◆ **Problem to solve**:
Write out every line of the entries below word for word, keeping the original spelling, punctuation, and line breaks.

====== Entries provided

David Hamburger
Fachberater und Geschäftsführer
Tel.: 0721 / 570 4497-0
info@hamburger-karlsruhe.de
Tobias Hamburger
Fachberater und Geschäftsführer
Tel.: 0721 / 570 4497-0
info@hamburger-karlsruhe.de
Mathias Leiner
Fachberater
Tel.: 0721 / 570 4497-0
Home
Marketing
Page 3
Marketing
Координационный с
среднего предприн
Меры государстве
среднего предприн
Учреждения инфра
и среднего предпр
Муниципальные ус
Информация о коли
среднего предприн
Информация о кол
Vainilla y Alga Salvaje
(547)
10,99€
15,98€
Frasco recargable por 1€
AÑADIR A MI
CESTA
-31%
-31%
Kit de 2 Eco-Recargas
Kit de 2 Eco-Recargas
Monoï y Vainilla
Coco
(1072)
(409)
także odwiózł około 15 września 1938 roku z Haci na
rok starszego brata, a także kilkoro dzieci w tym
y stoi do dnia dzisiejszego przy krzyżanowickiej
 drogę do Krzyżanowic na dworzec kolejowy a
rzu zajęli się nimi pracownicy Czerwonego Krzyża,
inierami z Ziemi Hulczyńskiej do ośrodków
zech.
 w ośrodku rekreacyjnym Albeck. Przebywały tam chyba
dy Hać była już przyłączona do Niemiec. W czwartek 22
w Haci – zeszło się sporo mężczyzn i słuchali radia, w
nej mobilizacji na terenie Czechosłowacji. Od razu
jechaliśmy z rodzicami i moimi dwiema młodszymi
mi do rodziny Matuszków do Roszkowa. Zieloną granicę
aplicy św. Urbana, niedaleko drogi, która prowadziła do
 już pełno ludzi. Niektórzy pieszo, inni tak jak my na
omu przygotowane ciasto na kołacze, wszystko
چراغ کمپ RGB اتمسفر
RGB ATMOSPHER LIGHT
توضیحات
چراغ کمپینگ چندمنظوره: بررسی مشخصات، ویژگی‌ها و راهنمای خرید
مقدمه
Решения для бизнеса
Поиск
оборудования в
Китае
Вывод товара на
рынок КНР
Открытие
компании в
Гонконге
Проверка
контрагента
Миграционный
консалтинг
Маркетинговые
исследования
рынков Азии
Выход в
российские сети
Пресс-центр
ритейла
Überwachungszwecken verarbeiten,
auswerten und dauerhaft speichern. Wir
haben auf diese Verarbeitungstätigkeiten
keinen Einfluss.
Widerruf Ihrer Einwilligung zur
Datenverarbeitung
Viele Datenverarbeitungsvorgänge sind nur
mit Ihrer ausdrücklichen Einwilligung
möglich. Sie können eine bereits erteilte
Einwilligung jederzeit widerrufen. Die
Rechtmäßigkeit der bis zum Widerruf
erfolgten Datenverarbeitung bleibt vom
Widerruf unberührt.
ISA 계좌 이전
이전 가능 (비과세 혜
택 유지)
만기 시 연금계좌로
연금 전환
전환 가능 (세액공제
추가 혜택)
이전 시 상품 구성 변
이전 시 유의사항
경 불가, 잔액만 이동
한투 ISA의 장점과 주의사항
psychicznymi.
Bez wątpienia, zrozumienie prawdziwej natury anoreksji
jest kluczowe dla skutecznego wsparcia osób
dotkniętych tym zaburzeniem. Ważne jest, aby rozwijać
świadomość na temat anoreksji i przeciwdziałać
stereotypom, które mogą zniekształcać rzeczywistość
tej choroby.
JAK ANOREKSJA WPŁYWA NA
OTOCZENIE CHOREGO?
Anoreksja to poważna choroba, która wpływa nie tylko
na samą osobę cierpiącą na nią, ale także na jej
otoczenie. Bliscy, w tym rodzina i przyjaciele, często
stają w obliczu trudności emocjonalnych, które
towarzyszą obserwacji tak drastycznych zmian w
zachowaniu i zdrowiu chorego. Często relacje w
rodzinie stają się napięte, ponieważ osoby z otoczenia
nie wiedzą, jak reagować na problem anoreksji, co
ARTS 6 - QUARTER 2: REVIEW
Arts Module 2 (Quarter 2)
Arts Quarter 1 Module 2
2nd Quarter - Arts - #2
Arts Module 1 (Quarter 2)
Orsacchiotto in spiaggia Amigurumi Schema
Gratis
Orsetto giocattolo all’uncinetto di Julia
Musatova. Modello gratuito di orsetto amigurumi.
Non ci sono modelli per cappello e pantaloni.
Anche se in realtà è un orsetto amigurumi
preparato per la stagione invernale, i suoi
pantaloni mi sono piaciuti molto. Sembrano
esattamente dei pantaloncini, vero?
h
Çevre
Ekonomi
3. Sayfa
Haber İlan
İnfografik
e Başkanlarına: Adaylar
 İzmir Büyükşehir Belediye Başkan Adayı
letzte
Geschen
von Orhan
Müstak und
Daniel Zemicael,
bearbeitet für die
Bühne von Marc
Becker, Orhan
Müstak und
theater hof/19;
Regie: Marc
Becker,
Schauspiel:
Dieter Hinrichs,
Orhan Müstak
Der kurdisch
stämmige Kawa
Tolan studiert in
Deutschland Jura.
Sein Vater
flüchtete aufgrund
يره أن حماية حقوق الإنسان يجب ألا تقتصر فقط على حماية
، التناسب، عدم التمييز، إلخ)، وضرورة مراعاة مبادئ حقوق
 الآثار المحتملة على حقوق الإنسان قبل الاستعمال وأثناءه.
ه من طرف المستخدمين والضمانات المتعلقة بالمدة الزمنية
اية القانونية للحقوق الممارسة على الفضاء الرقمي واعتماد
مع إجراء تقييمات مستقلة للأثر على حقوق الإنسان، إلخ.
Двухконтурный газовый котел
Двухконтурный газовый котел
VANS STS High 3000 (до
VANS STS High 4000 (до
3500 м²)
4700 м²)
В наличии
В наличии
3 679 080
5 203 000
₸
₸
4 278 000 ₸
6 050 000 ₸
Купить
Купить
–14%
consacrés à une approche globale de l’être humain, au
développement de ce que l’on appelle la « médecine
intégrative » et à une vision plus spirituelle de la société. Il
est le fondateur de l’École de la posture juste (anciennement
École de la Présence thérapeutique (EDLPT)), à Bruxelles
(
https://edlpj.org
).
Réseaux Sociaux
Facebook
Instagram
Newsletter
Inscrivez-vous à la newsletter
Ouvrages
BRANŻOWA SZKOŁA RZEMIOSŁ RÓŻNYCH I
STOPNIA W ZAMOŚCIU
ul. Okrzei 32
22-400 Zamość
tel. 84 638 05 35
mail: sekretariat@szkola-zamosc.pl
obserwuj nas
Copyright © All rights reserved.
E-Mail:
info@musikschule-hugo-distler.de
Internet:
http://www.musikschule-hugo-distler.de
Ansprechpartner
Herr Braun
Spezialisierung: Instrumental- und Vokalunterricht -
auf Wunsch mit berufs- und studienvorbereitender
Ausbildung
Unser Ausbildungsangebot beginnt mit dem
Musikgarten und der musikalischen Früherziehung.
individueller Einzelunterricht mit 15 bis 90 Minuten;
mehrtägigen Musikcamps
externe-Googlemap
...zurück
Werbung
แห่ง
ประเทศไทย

============

◆ **Answer space**:
David Hamburger
Fachberater und Geschäftsführer
Tel.: 0721 / 570 4497-0
info@hamburger-karlsruhe.de
Tobias Hamburger
Fachberater und Geschäftsführer
Tel.: 0721 / 570 4497-0
info@hamburger-karlsruhe.de
Mathias Leiner
Fachberater
Tel.: 0721 / 570 4497-0
Home
Marketing
Page 3
Marketing
Координационный с
среднего предприн
Меры государстве
среднего предприн
Учреждения инфра
и среднего предпр
Муниципальные ус
Информация о коли
среднего предприн
Информация о кол
Vainilla y Alga Salvaje
(547)
10,99€
15,98€
Frasco recargable por 1€
AÑADIR A MI
CESTA
-31%
-31%
Kit de 2 Eco-Recargas
Kit de 2 Eco-Recargas
Monoï y Vainilla
Coco
(1072)
(409)
także odwiózł około 15 września 1938 roku z Haci na
rok starszego brata, a także kilkoro dzieci w tym
y stoi do dnia dzisiejszego przy krzyżanowickiej
 drogę do Krzyżanowic na dworzec kolejowy a
rzu zajęli się nimi pracownicy Czerwonego Krzyża,
inierami z Ziemi Hulczyńskiej do ośrodków
zech.
 w ośrodku rekreacyjnym Albeck. Przebywały tam chyba
dy Hać była już przyłączona do Niemiec. W czwartek 22
w Haci – zeszło się sporo mężczyzn i słuchali radia, w
nej mobilizacji na terenie Czechosłowacji. Od razu
jechaliśmy z rodzicami i moimi dwiema młodszymi
mi do rodziny Matuszków do Roszkowa. Zieloną granicę
aplicy św. Urbana, niedaleko drogi, która prowadziła do
 już pełno ludzi. Niektórzy pieszo, inni tak jak my na
omu przygotowane ciasto na kołacze, wszystko
چراغ کمپ RGB اتمسفر
RGB ATMOSPHER LIGHT
توضیحات
چراغ کمپینگ چندمنظوره: بررسی مشخصات، ویژگی‌ها و راهنمای خرید
مقدمه
Решения для бизнеса
Поиск
оборудования в
Китае
Вывод товара на
рынок КНР
Открытие
компании в
Гонконге
Проверка
контрагента
Миграционный
консалтинг
Маркетинговые
исследования
рынков Азии
Выход в
российские сети
Пресс-центр
ритейла
Überwachungszwecken verarbeiten,
auswerten und dauerhaft speichern. Wir
haben auf diese Verarbeitungstätigkeiten
keinen Einfluss.
Widerruf Ihrer Einwilligung zur
Datenverarbeitung
Viele Datenverarbeitungsvorgänge sind nur
mit Ihrer ausdrücklichen Einwilligung
möglich. Sie können eine bereits erteilte
Einwilligung jederzeit widerrufen. Die
Rechtmäßigkeit der bis zum Widerruf
erfolgten Datenverarbeitung bleibt vom
Widerruf unberührt.
ISA 계좌 이전
이전 가능 (비과세 혜
택 유지)
만기 시 연금계좌로
연금 전환
전환 가능 (세액공제
추가 혜택)
이전 시 상품 구성 변
이전 시 유의사항
경 불가, 잔액만 이동
한투 ISA의 장점과 주의사항
psychicznymi.
Bez wątpienia, zrozumienie prawdziwej natury anoreksji
jest kluczowe dla skutecznego wsparcia osób
dotkniętych tym zaburzeniem. Ważne jest, aby rozwijać
świadomość na temat anoreksji i przeciwdziałać
stereotypom, które mogą zniekształcać rzeczywistość
tej choroby.
JAK ANOREKSJA WPŁYWA NA
OTOCZENIE CHOREGO?
Anoreksja to poważna choroba, która wpływa nie tylko
na samą osobę cierpiącą na nią, ale także na jej
otoczenie. Bliscy, w tym rodzina i przyjaciele, często
stają w obliczu trudności emocjonalnych, które
towarzyszą obserwacji tak drastycznych zmian w
zachowaniu i zdrowiu chorego. Często relacje w
rodzinie stają się napięte, ponieważ osoby z otoczenia
nie wiedzą, jak reagować na problem anoreksji, co
ARTS 6 - QUARTER 2: REVIEW
Arts Module 2 (Quarter 2)
Arts Quarter 1 Module 2
2nd Quarter - Arts - #2
Arts Module 1 (Quarter 2)
Orsacchiotto in spiaggia Amigurumi Schema
Gratis
Orsetto giocattolo all’uncinetto di Julia
Musatova. Modello gratuito di orsetto amigurumi.
Non ci sono modelli per cappello e pantaloni.
Anche se in realtà è un orsetto amigurumi
preparato per la stagione invernale, i suoi
pantaloni mi sono piaciuti molto. Sembrano
esattamente dei pantaloncini, vero?
h
Çevre
Ekonomi
3. Sayfa
Haber İlan
İnfografik
e Başkanlarına: Adaylar
 İzmir Büyükşehir Belediye Başkan Adayı
letzte
Geschen
von Orhan
Müstak und
Daniel Zemicael,
bearbeitet für die
Bühne von Marc
Becker, Orhan
Müstak und
theater hof/19;
Regie: Marc
Becker,
Schauspiel:
Dieter Hinrichs,
Orhan Müstak
Der kurdisch
stämmige Kawa
Tolan studiert in
Deutschland Jura.
Sein Vater
flüchtete aufgrund
يره أن حماية حقوق الإنسان يجب ألا تقتصر فقط على حماية
، التناسب، عدم التمييز، إلخ)، وضرورة مراعاة مبادئ حقوق
 الآثار المحتملة على حقوق الإنسان قبل الاستعمال وأثناءه.
ه من طرف المستخدمين والضمانات المتعلقة بالمدة الزمنية
اية القانونية للحقوق الممارسة على الفضاء الرقمي واعتماد
مع إجراء تقييمات مستقلة للأثر على حقوق الإنسان، إلخ.
Двухконтурный газовый котел
Двухконтурный газовый котел
VANS STS High 3000 (до
VANS STS High 4000 (до
3500 м²)
4700 м²)
В наличии
В наличии
3 679 080
5 203 000
₸
₸
4 278 000 ₸
6 050 000 ₸
Купить
Купить
–14%
consacrés à une approche globale de l’être humain, au
développement de ce que l’on appelle la « médecine
intégrative » et à une vision plus spirituelle de la société. Il
est le fondateur de l’École de la posture juste (anciennement
École de la Présence thérapeutique (EDLPT)), à Bruxelles
(
https://edlpj.org
).
Réseaux Sociaux
Facebook
Instagram
Newsletter
Inscrivez-vous à la newsletter
Ouvrages
BRANŻOWA SZKOŁA RZEMIOSŁ RÓŻNYCH I
STOPNIA W ZAMOŚCIU
ul. Okrzei 32
22-400 Zamość
tel. 84 638 05 35
mail: sekretariat@szkola-zamosc.pl
obserwuj nas
Copyright © All rights reserved.
E-Mail:
info@musikschule-hugo-distler.de
Internet:
http://www.musikschule-hugo-distler.de
Ansprechpartner
Herr Braun
Spezialisierung: Instrumental- und Vokalunterricht -
auf Wunsch mit berufs- und studienvorbereitender
Ausbildung
Unser Ausbildungsangebot beginnt mit dem
Musikgarten und der musikalischen Früherziehung.
individueller Einzelunterricht mit 15 bis 90 Minuten;
mehrtägigen Musikcamps
externe-Googlemap
...zurück
Werbung
แห่ง
ประเทศไทย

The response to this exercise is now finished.